Aslına bakarsak aslımızda bir tezat görür ve bu tezatı ömrümüzün sonuna dek yaşarız. Asıl nedir? Hz. Âdem? Habil ve Kabil? Hangi tarafı seçmek gerek! Tarafsızlık -ki hakikat ve hurafede boğulma eğilimine girmeme çabasıdır- en önemli erdem midir?
Toplumumuz genellikle bunu dile getirmese de hep Kabil’in tarafında olmuştur.
Tarafımız hakikat;
Bu tarafa yönelenler kendini kandırma ve kendini ispat edememe durumuna düştükleri için beden ve ruhlarının hakikat içerisinde yüzdüklerini sanırlar. Kabil de bir sanrı ile başlamıştı hayatına; ta ki saman çöpünü kendine mabet edininceye dek…
Bu sanrıyı tanımada fayda olsa gerek. Yaratıcıya karşı ilk yüz çeviriş ile başlayan kendini beğenme, iman edepten ibarettir sırrına vakıf olamama, cimrilik (kalbin cimri olması söz konusu), haset ve dünyaya meylediş bu sanrının ilk açık ifadeleridir. Dünyaya, dünyanın hali nedir sorusunun cevabını değil de dünyada bizim halimiz nedir sorusuna cevap verme bahtiyarlığına erenler Habil ile Kabil arası bocalamaya başlayanlardır ve bu durumda umut vardır.
İyi ile kötü, şeytan ile melek, hakikat ve hurafe ve Habil ile kabil mutlak birine yönelip bir süreç işlenmek zorundadır. Bir dere düşünelim; bunun tam ortasında akıntıya doğru yüzmek o furyaya meydan okumaktır. Akıntıya kapılmak ise; her ne kadar kendilerini tatmin etseler de (söyledikleri cümlelere geceleri kendilerinin dahi inanmadıkları…) burada kaybediş vardır. Burada yoksunluk, burada düşüş, burada kaos (kaos gazlama anlamına gelir ki kişinin kendi nefsini okşaması söz konudur ve kargaşa) vardır. Burası neresi? Habil ile Kabil? Ya da şeytan ile melek?

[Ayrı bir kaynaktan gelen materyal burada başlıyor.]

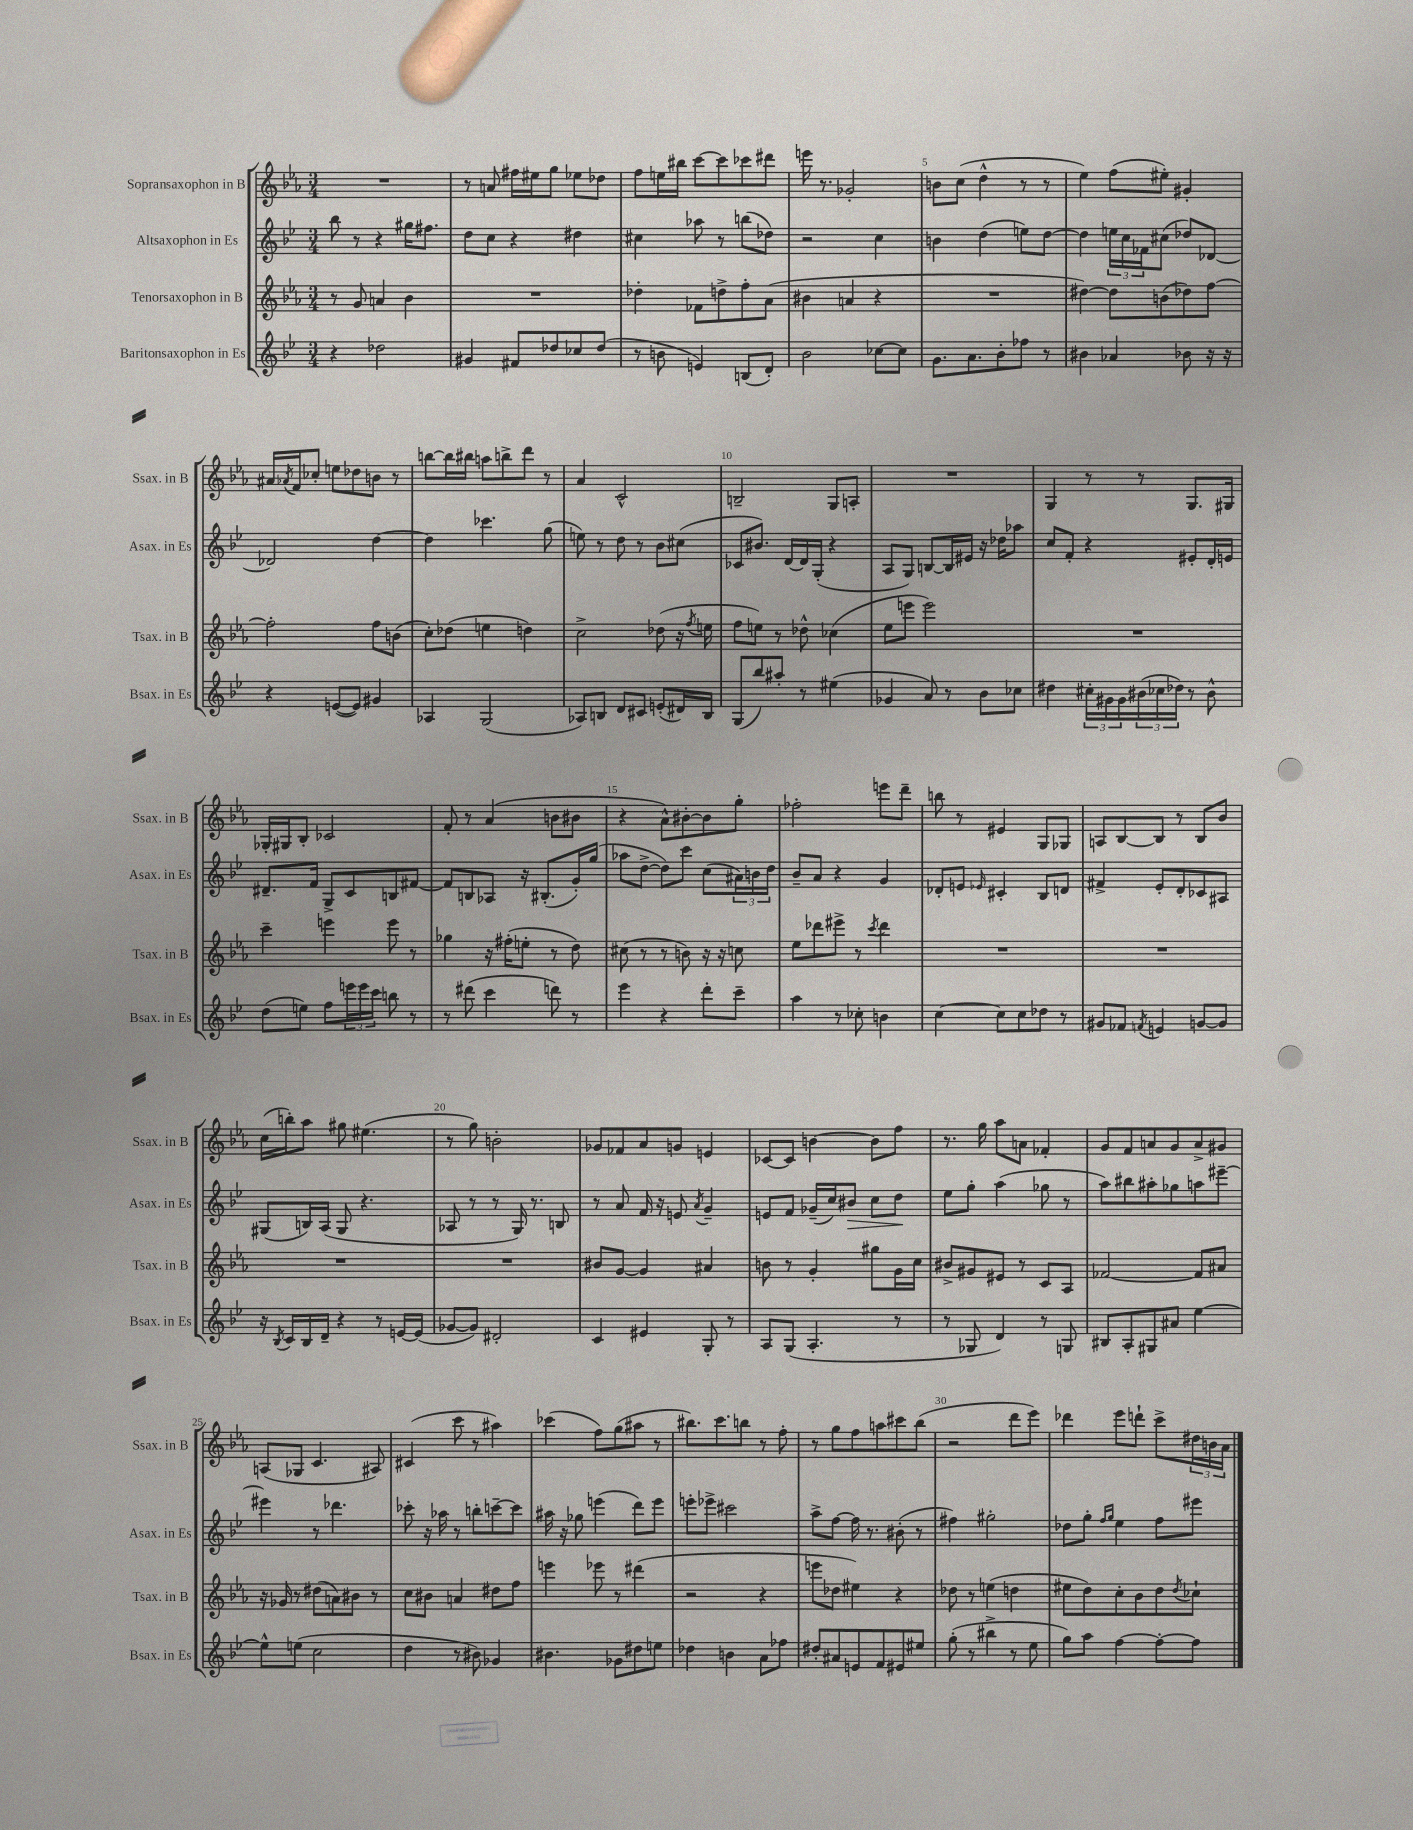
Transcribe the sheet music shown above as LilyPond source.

<<
\new StaffGroup <<
\new Staff = "s0" \with { instrumentName = "Sopransaxophon in B" shortInstrumentName = "Ssax. in B" } {
    \clef treble \key ees \major \numericTimeSignature \time 3/4
    R2. |
    r8 a'8 fis''16 eis''16 g''8 ees''8 des''8 |
    f''8 e''16 bis''16 c'''8~ c'''8 ces'''8 dis'''8 |
    e'''16 r8. ges'2-. |
    b'8 c''8( d''4-^ r8 r8 |
    ees''4) f''8( eis''8-.) gis'4-. |
    ais'16 \acciaccatura { aes'8 } f'16 ces''8-. e''8 des''8 b'8 r8 |
    b''8~ b''16 bis''16 a''8 b''8-> d'''8 r8 |
    aes'4 c'2-^ |
    b2-- g8 a8-. |
    R2. |
    g4 r8 r8 g8. gis16 |
    ges16-. gis16 bes8-. ces'2 |
    f'8-. r8 aes'4( b'8 bis'8 |
    r4 aes'8-^) bis'8~-. bis'8 g''8-. |
    fes''2-. e'''8 d'''8-- |
    b''8 r8 eis'4 g8 ges8 |
    a8 bes8~ bes8 r8 bes8 bes'8 |
    c''16( b''16-.) aes''8 gis''8 eis''4.( |
    r8 g''8) b'2-. |
    ges'8 fes'8 aes'8 g'8 e'4 |
    ces'8~ ces'8 b'4~ b'8 f''8 |
    r8. g''16 aes''8 a'8 fes'4-. |
    g'8 f'8 a'8 g'8 a'8-> gis'8 |
    a8( ges8 c'4. ais8) |
    cis'4( c'''8 r8 ais''4) |
    ces'''4( f''8) g''8( ais''8 r8 |
    bis''8.) c'''8. b''8 r8 f''8-. |
    r8 g''8 f''8 a''8 cis'''8 bes''8( |
    r2 d'''8 ees'''8) |
    des'''4 ees'''8 d'''8-! c'''8-> \tuplet 3/2 { dis''16 b'16 aes'16 } \bar "|." |
}
\new Staff = "s1" \with { instrumentName = "Altsaxophon in Es" shortInstrumentName = "Asax. in Es" } {
    \clef treble \key bes \major \numericTimeSignature \time 3/4
    bes''8 r8 r4 gis''16 fis''8. |
    d''8 c''8 r4 dis''4 |
    cis''4 aes''8 r8 b''8( des''8) |
    r2 c''4 |
    b'4 d''4( e''8) d''8~ |
    d''4 \tuplet 3/2 { e''16 c''16 fes'16 } cis''8( des''8) des'8~ |
    des'2 d''4~ |
    d''4 ces'''4. g''8( |
    e''8) r8 d''8 r8 bes'8 cis''8( |
    ces'8 bis'8.) d'16~ d'16 g16-.( r4 |
    a8 g8) b8~ b16 eis'16 r16 des''16 aes''8 |
    c''8 f'8-. r4 eis'8-. d'16-. e'16 |
    dis'8.-- f'16 g8-> c'8 b8 fis'8~ |
    fis'8 b8 aes8 r16 bis8.-.( g'16-.) g''16( |
    aes''8 d''8~-> d''8) c'''8 c''8( \tuplet 3/2 { ais'16) b'16 d''16 } |
    bes'8-- a'8 r4 g'4 |
    des'8-. e'8 \grace { ees'16 } cis'4-. bes8 d'8 |
    fis'4-> ees'8-. d'8-. ces'8 ais8 |
    gis8( b16) a16( gis8 r4. |
    aes8 r8 r8 g16) r8. b8 |
    r8 a'8 f'16 r16 e'8 \acciaccatura { a'8 } g'4-- |
    e'8 f'8 ges'16--( c''16) bis'8\> c''8 d''8\! |
    ees''8 g''8-. a''4( ges''8 r8 |
    a''8) bis''8 ais''8-. ges''8 a''8 eis'''8~-- |
    eis'''4 r8 des'''4. |
    ces'''8-. r16 aes''16 r8 b''8-. c'''8~-- c'''8 |
    ais''16 r16 ges''8 e'''4( d'''8) e'''8 |
    e'''8-. ees'''8-> cis'''2 |
    a''8-> f''8~ f''16 r8. bis'8-.( r8 |
    fis''4) gis''2-. |
    des''8 g''8-. \grace { f''16 g''16 } ees''4 f''8 eis'''8 \bar "|." |
}
\new Staff = "s2" \with { instrumentName = "Tenorsaxophon in B" shortInstrumentName = "Tsax. in B" } {
    \clef treble \key ees \major \numericTimeSignature \time 3/4
    r8 g'8 a'4 bes'4 |
    R2. |
    des''4-. fes'8 d''8-> f''8-. aes'8( |
    bis'4 a'4 r4 |
    R2. |
    dis''4~) dis''8 b'8( des''8) f''8~ |
    f''2-. f''8 b'8( |
    c''8-.) des''8( e''4 d''4) |
    c''2-> des''8( r16 \acciaccatura { f''8 } e''16 |
    f''8 e''8) r8 des''8-^ ces''4( |
    ees''8 e'''8 e'''2) |
    R2. |
    c'''4-- e'''4 e'''8 r8 |
    ges''4 r16 fis''16-.( e''8-. r8 d''8) |
    cis''8( r8 r8 b'8) r16 r16 c''8 |
    ees''8 des'''8 eis'''8-> r8 \acciaccatura { c'''8 } des'''4 |
    R2. |
    R2. |
    R2. |
    R2. |
    bis'8 g'8~ g'4 ais'4 |
    b'8 r8 g'4-. gis''8 g'16 c''16 |
    bis'8-> gis'8 eis'8 r8 c'8 aes8 |
    fes'2~ fes'8 ais'8 |
    r16 ges'16 r8 dis''8( a'8) bis'8 r8 |
    c''8 bis'8 a'4 dis''8 f''8 |
    e'''4 ees'''8 r8 dis'''4( |
    r2 r4 |
    e'''8 des''8 eis''4) r4 |
    des''8 r8 e''4( d''4 |
    eis''8 d''8) c''8-. bes'8 d''8 \acciaccatura { d''8 } ces''8-! \bar "|." |
}
\new Staff = "s3" \with { instrumentName = "Baritonsaxophon in Es" shortInstrumentName = "Bsax. in Es" } {
    \clef treble \key bes \major \numericTimeSignature \time 3/4
    r4 des''2 |
    gis'4 fis'8 des''8 ces''8 des''8( |
    r8 b'8 e'4) b8( d'8-.) |
    bes'2 ces''8~ ces''8 |
    g'8. a'8. bes'8-. fes''8 r8 |
    bis'4 aes'4 bes'8 r16 r16 |
    r4 e'8~( e'8) gis'4 |
    aes4 g2( |
    aes8) b8 d'8 cis'8 e'8-.( dis'16) b16 |
    g8( bes''8) ais''8-. r8 eis''4( |
    ges'4 a'8) r8 bes'8 ces''8 |
    dis''4 \tuplet 3/2 { cis''16-. gis'16 gis'16 } \tuplet 3/2 { bis'16( ces''16 des''16) } r8 bis'8-^ |
    d''8( e''8) f''8 \tuplet 3/2 { e'''16 e'''16 c'''16 } b''8 r8 |
    r8 dis'''8( c'''4 d'''8) r8 |
    ees'''4 r4 d'''8-. c'''8-- |
    a''4 r8 ces''8-. b'4 |
    c''4~ c''8 c''8 des''8 r8 |
    gis'8 fes'8 \acciaccatura { f'8 } e'4 g'8~ g'8 |
    r16 \acciaccatura { bes8 } c'16 bes16 d'16-- r4 r8 e'16~ e'16( |
    ges'8~ ges'8) dis'2-. |
    c'4 eis'4 g8-. r8 |
    a8 g8( a4.-. r8 |
    r8 ges8 d'4) r8 g8 |
    bis8 a8-. gis8 ais'8 ees''4~ |
    ees''8-^ e''8( c''2 |
    d''4 r8 bis'8) ges'4 |
    bis'4. ges'8 dis''8 e''8 |
    des''4 b'4 a'8 fes''8 |
    dis''8-. ais'8 e'8 f'8 eis'8 eis''8 |
    g''8-.( r8 bis''4-> r8 ees''8 |
    g''8) a''8 f''4~ f''8~-. f''8 \bar "|." |
}
>>
>>
\layout { \context { \Score \override BarNumber.break-visibility = ##(#f #t #t) barNumberVisibility = #(every-nth-bar-number-visible 5) } }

Hz. Âdem duruşun remzidir. İlk insan; bir yaşantının ve bir yaşamın resmidir. Habil masumdur. Yeni doğan bir bebek kadar ya da dilinden dualar eksik olmayan yaşlı bir amca kadar… Habil omuzdur; bu uzuv insanı yücelten bir basamak ve insanı insan eden bir anlayıştır. Habil ile Kerbela’da şehit düşen zulme alkış etmeyen Hz. Hüseyin aynı saftadır.
Durumu biraz daha karmaşık hale getiren düzenbaz düzenciler insanların ahlak algılarını değiştirip odalarının girişindeki sıfatlara sığınırlar. Uygun olmayan bir durum varsa yaşantı ve yaşamlarının paralelliğini tutturamayanlardır. Bu ikircikli bir hayatı tercih edip sürekli tereddütlere kucak açmak anlamına gelir.
İnsan zayıftır, insan acelecidir, insan unutandır…
Sözlerimizde de ikircikli ifadeler varken kim hangi tarafta olduğunu net olarak söyleyebilir?